On the Necessity of Recurrent Processing during Object Recognition: It Depends on the Need for Scene Segmentation

J Neurosci. 2021 Jul 21;41(29):6281-6289. doi: 10.1523/JNEUROSCI.2851-20.2021.

Abstract

Although feedforward activity may suffice for recognizing objects in isolation, additional visual operations that aid object recognition might be needed for real-world scenes. One such additional operation is figure-ground segmentation, extracting the relevant features and locations of the target object while ignoring irrelevant features. In this study of 60 human participants (female and male), we show objects on backgrounds of increasing complexity to investigate whether recurrent computations are increasingly important for segmenting objects from more complex backgrounds. Three lines of evidence show that recurrent processing is critical for recognition of objects embedded in complex scenes.
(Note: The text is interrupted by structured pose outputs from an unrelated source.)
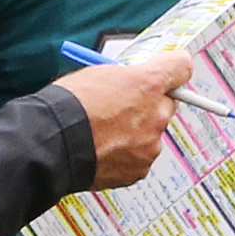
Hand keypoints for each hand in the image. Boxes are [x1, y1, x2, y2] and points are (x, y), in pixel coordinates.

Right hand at [54, 51, 195, 188]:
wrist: (53, 144)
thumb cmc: (68, 107)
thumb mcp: (98, 73)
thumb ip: (127, 78)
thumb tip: (133, 82)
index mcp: (148, 83)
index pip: (181, 67)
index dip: (171, 70)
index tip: (166, 75)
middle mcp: (156, 113)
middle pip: (166, 104)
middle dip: (149, 106)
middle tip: (123, 108)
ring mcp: (150, 144)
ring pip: (151, 134)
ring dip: (135, 133)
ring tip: (104, 133)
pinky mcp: (141, 168)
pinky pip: (140, 158)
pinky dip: (126, 155)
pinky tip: (103, 150)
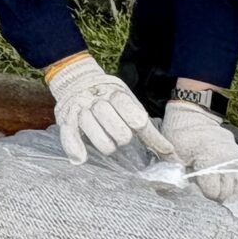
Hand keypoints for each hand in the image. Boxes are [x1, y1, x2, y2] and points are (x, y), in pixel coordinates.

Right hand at [46, 54, 175, 162]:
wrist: (77, 80)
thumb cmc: (111, 99)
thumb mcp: (131, 105)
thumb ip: (148, 130)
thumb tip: (171, 154)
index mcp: (118, 95)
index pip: (136, 118)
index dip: (147, 134)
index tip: (162, 150)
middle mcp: (99, 100)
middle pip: (118, 130)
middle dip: (123, 138)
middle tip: (121, 137)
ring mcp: (82, 109)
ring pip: (96, 134)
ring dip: (105, 145)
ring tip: (108, 144)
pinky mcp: (66, 118)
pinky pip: (70, 134)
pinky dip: (75, 148)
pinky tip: (81, 159)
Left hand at [162, 99, 237, 200]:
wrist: (194, 119)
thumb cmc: (181, 138)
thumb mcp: (174, 154)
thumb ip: (179, 175)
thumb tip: (186, 193)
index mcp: (209, 160)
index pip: (214, 192)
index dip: (204, 195)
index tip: (197, 190)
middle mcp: (228, 161)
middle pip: (228, 194)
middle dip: (217, 197)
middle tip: (207, 192)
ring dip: (230, 196)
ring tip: (219, 193)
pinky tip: (231, 192)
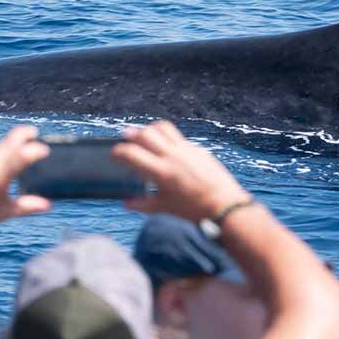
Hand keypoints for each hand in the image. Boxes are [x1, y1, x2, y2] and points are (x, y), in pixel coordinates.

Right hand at [111, 121, 249, 220]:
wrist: (224, 206)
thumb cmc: (193, 210)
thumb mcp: (164, 209)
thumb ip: (142, 204)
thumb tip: (126, 203)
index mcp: (161, 172)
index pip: (131, 153)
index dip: (117, 152)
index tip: (114, 155)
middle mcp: (172, 157)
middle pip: (144, 134)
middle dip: (131, 135)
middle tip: (126, 141)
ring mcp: (186, 150)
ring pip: (162, 128)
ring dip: (150, 129)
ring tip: (144, 137)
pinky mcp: (198, 149)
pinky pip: (178, 138)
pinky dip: (168, 139)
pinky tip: (167, 149)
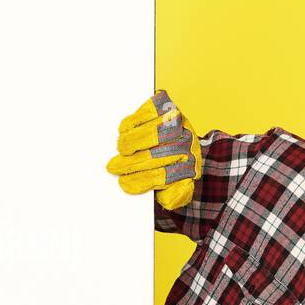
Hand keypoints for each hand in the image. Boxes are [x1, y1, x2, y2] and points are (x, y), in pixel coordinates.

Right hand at [105, 89, 202, 209]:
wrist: (185, 141)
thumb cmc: (174, 166)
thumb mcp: (177, 188)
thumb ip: (174, 197)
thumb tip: (167, 199)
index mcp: (190, 166)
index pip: (163, 177)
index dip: (140, 181)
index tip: (124, 184)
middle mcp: (187, 143)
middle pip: (155, 156)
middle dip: (130, 163)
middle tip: (114, 167)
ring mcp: (178, 123)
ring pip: (152, 134)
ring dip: (131, 142)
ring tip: (122, 149)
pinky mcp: (168, 106)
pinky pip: (149, 111)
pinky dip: (134, 121)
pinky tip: (125, 129)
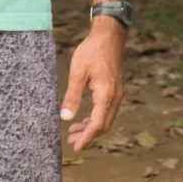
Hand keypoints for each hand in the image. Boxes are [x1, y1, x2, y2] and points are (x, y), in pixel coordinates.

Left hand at [60, 18, 126, 151]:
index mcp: (106, 95)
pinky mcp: (114, 89)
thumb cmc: (92, 51)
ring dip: (91, 126)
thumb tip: (65, 117)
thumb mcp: (78, 72)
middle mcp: (115, 97)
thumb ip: (72, 96)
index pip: (97, 124)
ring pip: (105, 118)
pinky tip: (84, 117)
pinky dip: (95, 117)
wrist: (108, 36)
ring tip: (74, 130)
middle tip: (71, 140)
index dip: (87, 137)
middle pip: (103, 125)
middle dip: (88, 135)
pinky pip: (106, 110)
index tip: (76, 146)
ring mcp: (117, 94)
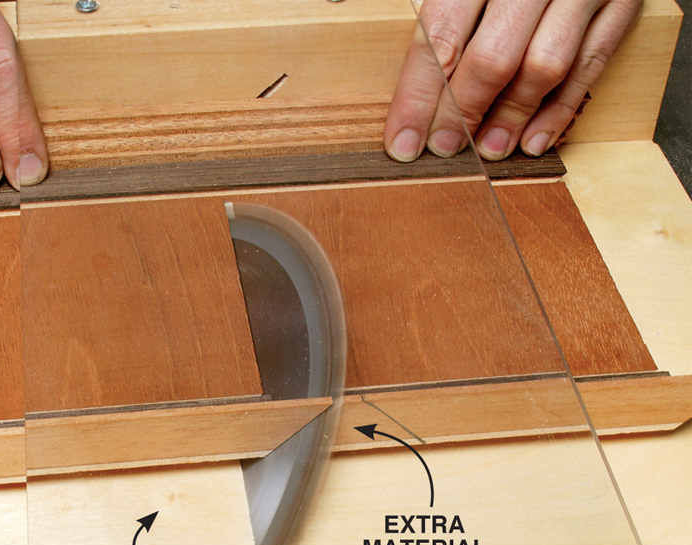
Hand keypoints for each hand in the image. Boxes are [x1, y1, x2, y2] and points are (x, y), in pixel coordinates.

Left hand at [384, 0, 642, 161]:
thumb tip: (331, 5)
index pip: (441, 35)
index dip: (418, 95)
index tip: (402, 140)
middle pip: (493, 57)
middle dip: (462, 113)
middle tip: (443, 149)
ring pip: (546, 65)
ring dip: (512, 118)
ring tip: (489, 150)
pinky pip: (594, 62)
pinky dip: (564, 107)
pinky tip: (536, 139)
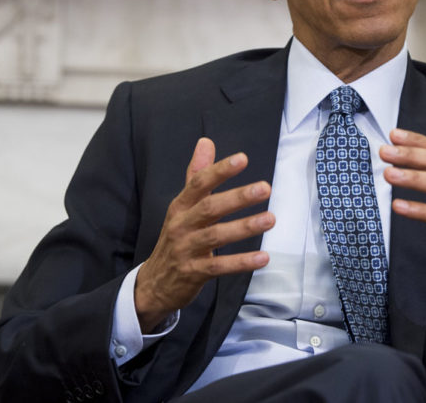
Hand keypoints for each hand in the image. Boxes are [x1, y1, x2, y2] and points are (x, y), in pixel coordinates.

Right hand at [134, 137, 273, 331]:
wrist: (154, 283)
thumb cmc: (176, 238)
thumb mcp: (183, 207)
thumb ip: (197, 175)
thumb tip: (206, 141)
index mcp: (180, 206)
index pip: (198, 182)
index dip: (219, 170)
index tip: (242, 159)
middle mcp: (181, 225)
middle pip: (209, 207)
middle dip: (237, 197)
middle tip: (265, 188)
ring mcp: (186, 249)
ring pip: (215, 236)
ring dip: (244, 227)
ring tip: (270, 219)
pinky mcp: (193, 273)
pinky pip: (219, 267)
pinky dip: (241, 262)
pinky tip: (263, 258)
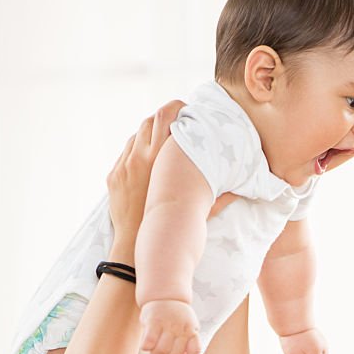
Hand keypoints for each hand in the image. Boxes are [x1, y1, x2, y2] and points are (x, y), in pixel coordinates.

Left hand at [106, 100, 237, 249]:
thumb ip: (218, 197)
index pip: (166, 115)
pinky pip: (124, 154)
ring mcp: (123, 166)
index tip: (186, 112)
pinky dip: (136, 153)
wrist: (135, 245)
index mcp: (161, 159)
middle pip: (149, 120)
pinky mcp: (114, 176)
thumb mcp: (196, 209)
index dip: (176, 108)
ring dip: (148, 136)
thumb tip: (240, 190)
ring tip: (161, 145)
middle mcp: (139, 157)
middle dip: (162, 119)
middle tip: (174, 126)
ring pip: (135, 136)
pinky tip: (146, 163)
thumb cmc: (171, 228)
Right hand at [140, 299, 200, 353]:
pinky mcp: (154, 321)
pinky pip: (149, 343)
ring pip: (161, 351)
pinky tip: (146, 345)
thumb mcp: (186, 330)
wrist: (165, 296)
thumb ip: (184, 348)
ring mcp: (168, 324)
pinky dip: (146, 348)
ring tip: (154, 350)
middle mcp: (182, 328)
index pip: (195, 351)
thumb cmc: (176, 318)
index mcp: (192, 330)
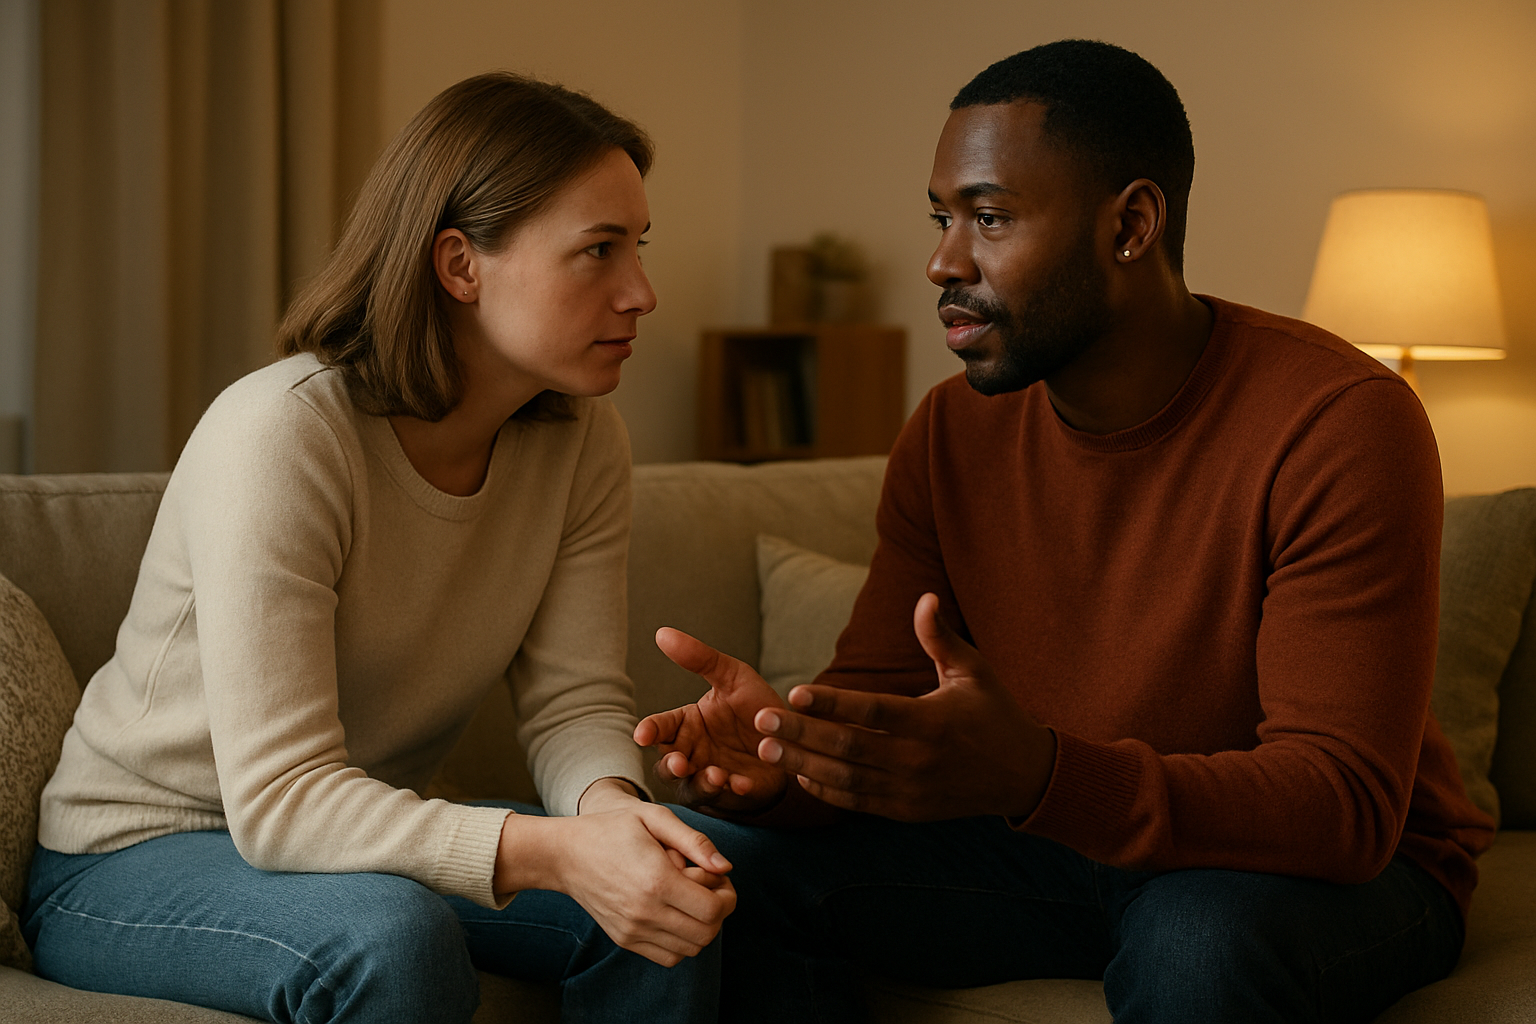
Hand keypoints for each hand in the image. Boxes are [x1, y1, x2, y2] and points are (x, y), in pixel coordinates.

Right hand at [496, 798, 735, 966]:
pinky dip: (681, 941)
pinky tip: (675, 914)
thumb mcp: (654, 817)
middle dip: (719, 912)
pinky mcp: (624, 940)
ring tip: (690, 900)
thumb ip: (694, 841)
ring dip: (701, 927)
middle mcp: (645, 912)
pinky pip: (668, 957)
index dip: (727, 896)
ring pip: (690, 949)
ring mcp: (633, 931)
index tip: (720, 879)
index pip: (713, 910)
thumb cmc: (611, 828)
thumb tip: (726, 868)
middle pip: (706, 933)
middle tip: (709, 888)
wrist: (564, 854)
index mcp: (656, 880)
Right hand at [634, 627, 791, 814]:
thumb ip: (700, 658)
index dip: (649, 731)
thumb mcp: (732, 676)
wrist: (792, 736)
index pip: (660, 728)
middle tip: (680, 762)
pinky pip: (727, 798)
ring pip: (692, 787)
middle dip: (671, 765)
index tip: (642, 734)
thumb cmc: (754, 706)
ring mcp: (710, 776)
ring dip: (701, 783)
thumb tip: (662, 632)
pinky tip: (742, 783)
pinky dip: (733, 792)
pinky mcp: (733, 794)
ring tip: (715, 775)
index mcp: (687, 724)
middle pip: (668, 764)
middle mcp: (692, 753)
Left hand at [753, 592, 1055, 821]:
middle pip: (848, 748)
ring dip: (803, 766)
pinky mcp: (907, 811)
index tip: (795, 692)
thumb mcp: (973, 670)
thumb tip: (924, 596)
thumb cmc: (994, 713)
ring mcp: (911, 790)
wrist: (1024, 775)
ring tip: (766, 751)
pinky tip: (800, 775)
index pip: (872, 711)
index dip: (832, 703)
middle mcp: (918, 759)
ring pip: (846, 780)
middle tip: (761, 722)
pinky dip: (826, 792)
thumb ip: (940, 637)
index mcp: (932, 721)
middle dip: (801, 736)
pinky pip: (858, 803)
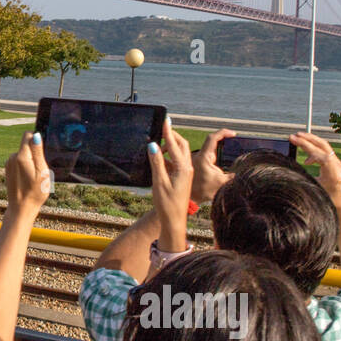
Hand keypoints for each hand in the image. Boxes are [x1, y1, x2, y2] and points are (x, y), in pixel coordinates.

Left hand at [5, 132, 50, 216]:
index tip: (42, 153)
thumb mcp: (42, 171)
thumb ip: (38, 152)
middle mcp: (12, 157)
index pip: (28, 135)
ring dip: (30, 161)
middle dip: (35, 153)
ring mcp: (9, 164)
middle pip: (26, 145)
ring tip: (34, 176)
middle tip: (40, 169)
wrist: (21, 208)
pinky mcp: (8, 169)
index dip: (37, 140)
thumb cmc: (35, 191)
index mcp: (21, 156)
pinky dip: (25, 167)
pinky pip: (19, 162)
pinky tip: (28, 179)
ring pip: (23, 154)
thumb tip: (35, 135)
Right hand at [148, 117, 192, 251]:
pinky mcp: (183, 177)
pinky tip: (161, 157)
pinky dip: (170, 154)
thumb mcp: (159, 182)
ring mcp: (186, 172)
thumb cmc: (167, 204)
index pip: (174, 145)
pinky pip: (178, 160)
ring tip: (158, 143)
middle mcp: (187, 168)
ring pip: (181, 152)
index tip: (165, 120)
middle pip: (182, 145)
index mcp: (183, 168)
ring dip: (171, 144)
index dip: (168, 131)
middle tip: (163, 127)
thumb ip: (157, 162)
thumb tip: (153, 145)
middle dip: (172, 134)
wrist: (175, 220)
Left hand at [191, 128, 234, 203]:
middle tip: (233, 140)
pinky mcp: (195, 163)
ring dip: (217, 146)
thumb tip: (246, 172)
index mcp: (203, 157)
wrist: (189, 199)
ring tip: (229, 148)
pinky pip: (205, 154)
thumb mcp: (222, 183)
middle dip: (222, 139)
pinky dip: (213, 153)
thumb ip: (234, 176)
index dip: (223, 133)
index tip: (233, 134)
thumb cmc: (203, 192)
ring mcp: (195, 159)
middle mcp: (197, 155)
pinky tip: (220, 156)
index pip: (212, 138)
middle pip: (210, 141)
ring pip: (207, 147)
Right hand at [290, 131, 340, 198]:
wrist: (340, 203)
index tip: (293, 139)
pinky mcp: (337, 165)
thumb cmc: (326, 200)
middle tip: (296, 135)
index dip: (305, 145)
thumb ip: (304, 178)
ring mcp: (339, 165)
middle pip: (324, 146)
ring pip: (325, 148)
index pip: (320, 153)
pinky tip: (307, 160)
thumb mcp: (313, 190)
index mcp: (333, 173)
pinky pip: (326, 153)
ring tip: (299, 140)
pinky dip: (315, 152)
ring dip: (312, 142)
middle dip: (309, 139)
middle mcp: (338, 167)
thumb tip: (290, 168)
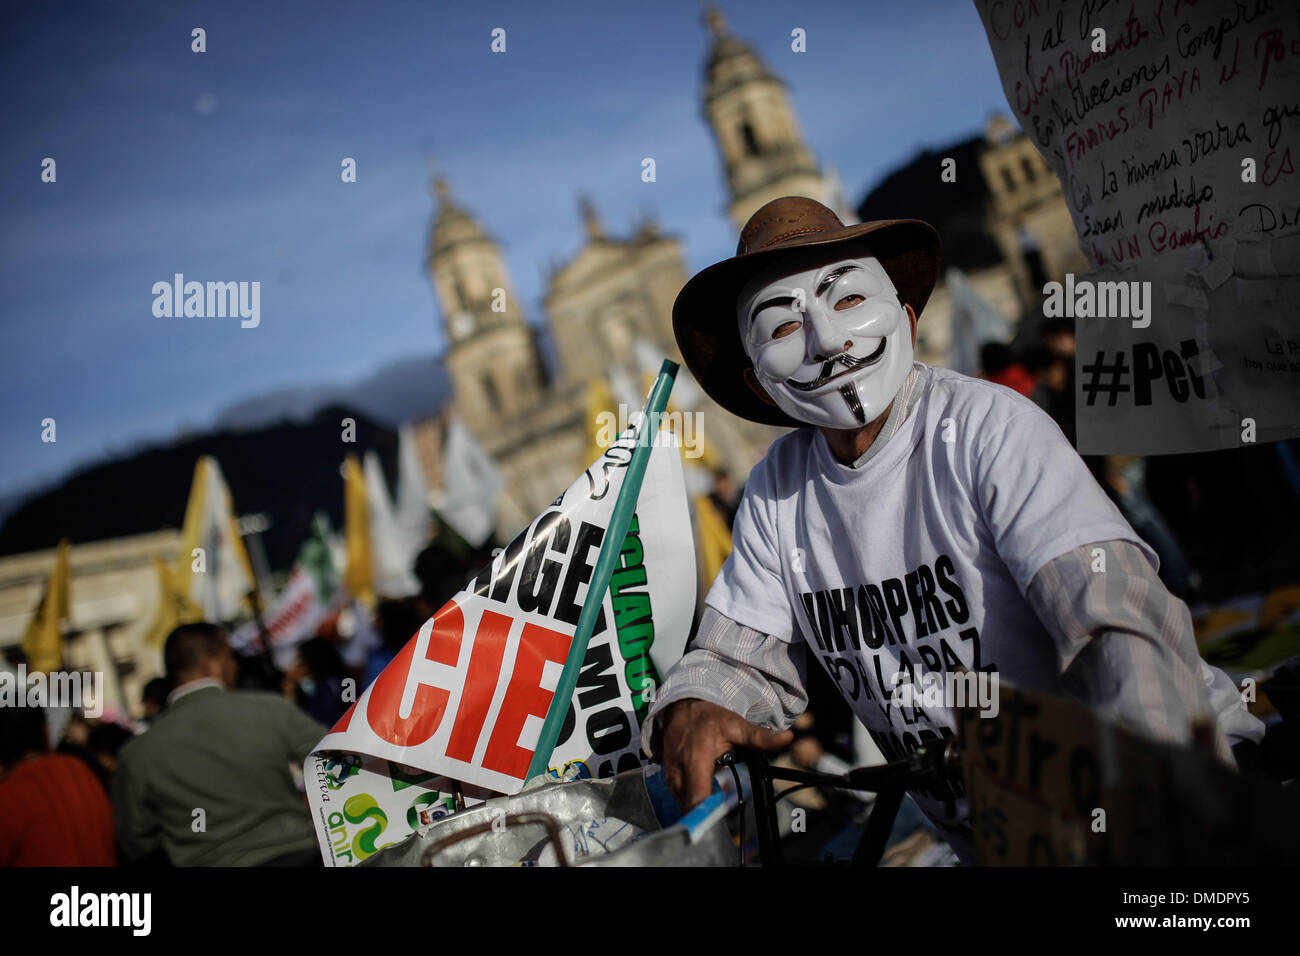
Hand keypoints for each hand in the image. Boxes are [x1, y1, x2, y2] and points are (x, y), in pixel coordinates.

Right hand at [659, 698, 793, 810]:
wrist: (680, 709)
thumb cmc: (708, 718)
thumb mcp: (736, 725)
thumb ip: (760, 737)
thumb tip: (787, 738)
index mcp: (695, 760)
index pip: (698, 799)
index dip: (710, 814)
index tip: (725, 818)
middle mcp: (679, 773)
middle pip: (692, 809)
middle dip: (709, 814)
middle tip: (726, 809)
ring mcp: (671, 779)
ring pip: (685, 806)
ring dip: (702, 808)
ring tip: (717, 799)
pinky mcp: (668, 781)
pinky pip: (681, 800)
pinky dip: (694, 802)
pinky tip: (706, 793)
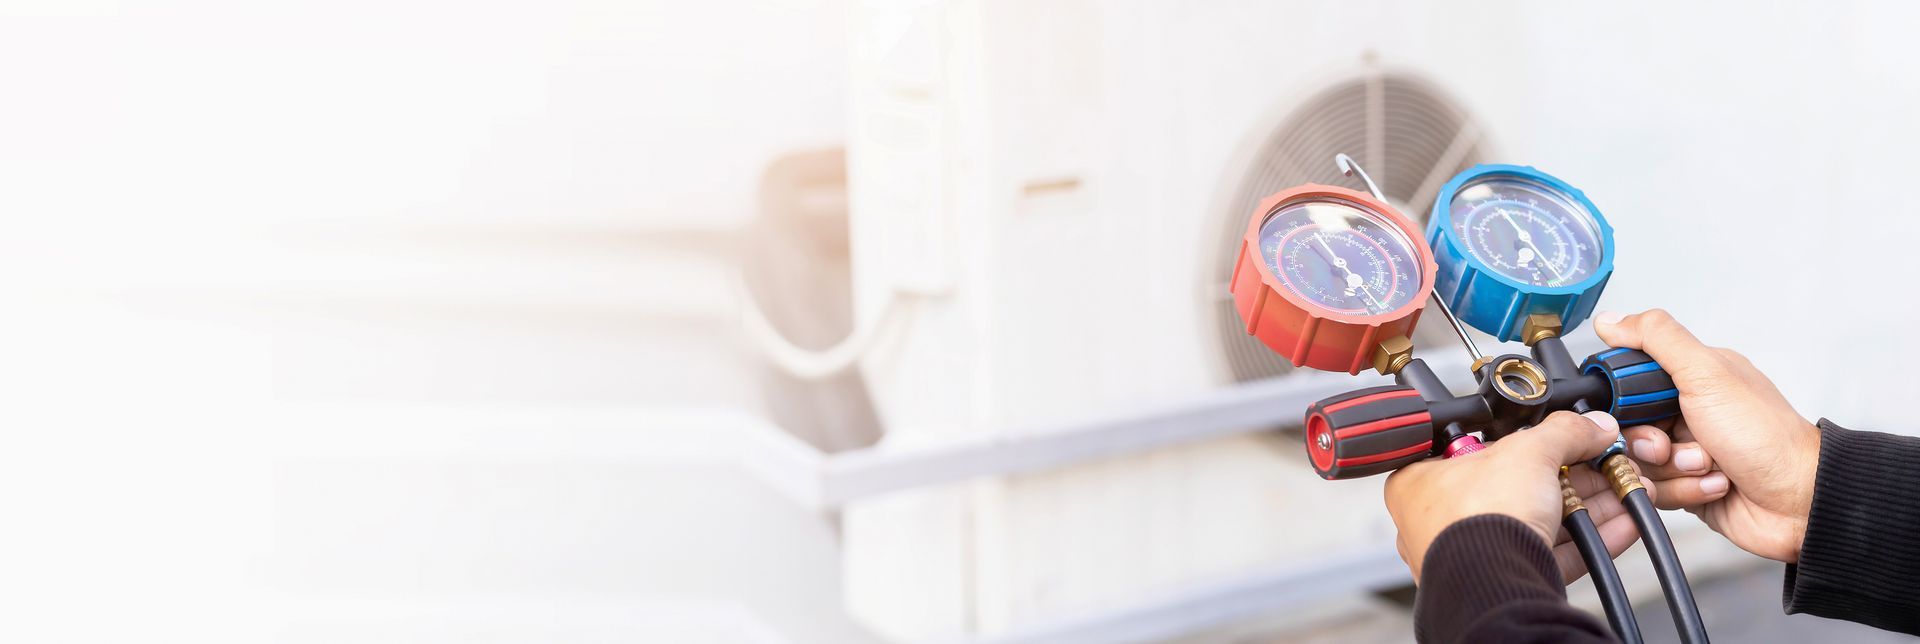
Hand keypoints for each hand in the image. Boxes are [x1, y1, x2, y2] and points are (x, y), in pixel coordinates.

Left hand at [1385, 411, 1644, 582]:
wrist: (1494, 584)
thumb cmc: (1478, 520)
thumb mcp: (1528, 452)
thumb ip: (1565, 433)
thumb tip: (1591, 425)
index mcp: (1421, 480)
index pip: (1479, 449)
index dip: (1528, 440)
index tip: (1567, 437)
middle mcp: (1441, 519)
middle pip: (1518, 486)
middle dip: (1574, 475)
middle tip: (1604, 463)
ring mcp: (1474, 551)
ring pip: (1540, 521)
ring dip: (1589, 506)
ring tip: (1623, 489)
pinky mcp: (1506, 578)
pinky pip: (1553, 554)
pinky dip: (1589, 539)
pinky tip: (1621, 524)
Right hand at [1594, 309, 1821, 562]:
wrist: (1799, 499)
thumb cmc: (1767, 436)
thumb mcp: (1707, 374)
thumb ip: (1657, 339)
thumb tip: (1612, 320)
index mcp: (1693, 377)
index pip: (1628, 381)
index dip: (1623, 400)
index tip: (1638, 410)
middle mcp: (1687, 411)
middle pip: (1627, 427)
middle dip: (1650, 442)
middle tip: (1673, 444)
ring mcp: (1686, 449)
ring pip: (1640, 462)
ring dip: (1672, 469)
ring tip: (1708, 466)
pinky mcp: (1686, 484)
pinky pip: (1656, 489)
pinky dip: (1684, 490)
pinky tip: (1714, 484)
First, behavioral results indicated a greater reduction in performance after masking objects presented on more complex backgrounds, with the degree of impairment increasing with increasing background complexity. Second, electroencephalography (EEG) measurements showed clear differences in the evoked response potentials between conditions around time points beyond feedforward activity, and exploratory object decoding analyses based on the EEG signal indicated later decoding onsets for objects embedded in more complex backgrounds. Third, deep convolutional neural network performance confirmed this interpretation. Feedforward and less deep networks showed a higher degree of impairment in recognition for objects in complex backgrounds compared with recurrent and deeper networks. Together, these results support the notion that recurrent computations drive figure-ground segmentation of objects in complex scenes.SIGNIFICANCE STATEMENT The incredible speed of object recognition suggests that it relies purely on a fast feedforward buildup of perceptual activity. However, this view is contradicted by studies showing that disruption of recurrent processing leads to decreased object recognition performance. Here, we resolve this issue by showing that how object recognition is resolved and whether recurrent processing is crucial depends on the context in which it is presented. For objects presented in isolation or in simple environments, feedforward activity could be sufficient for successful object recognition. However, when the environment is more complex, additional processing seems necessary to select the elements that belong to the object and by that segregate them from the background.

Keywords: deep convolutional neural network; natural scene statistics; object recognition; scene segmentation; visual categorization; visual perception.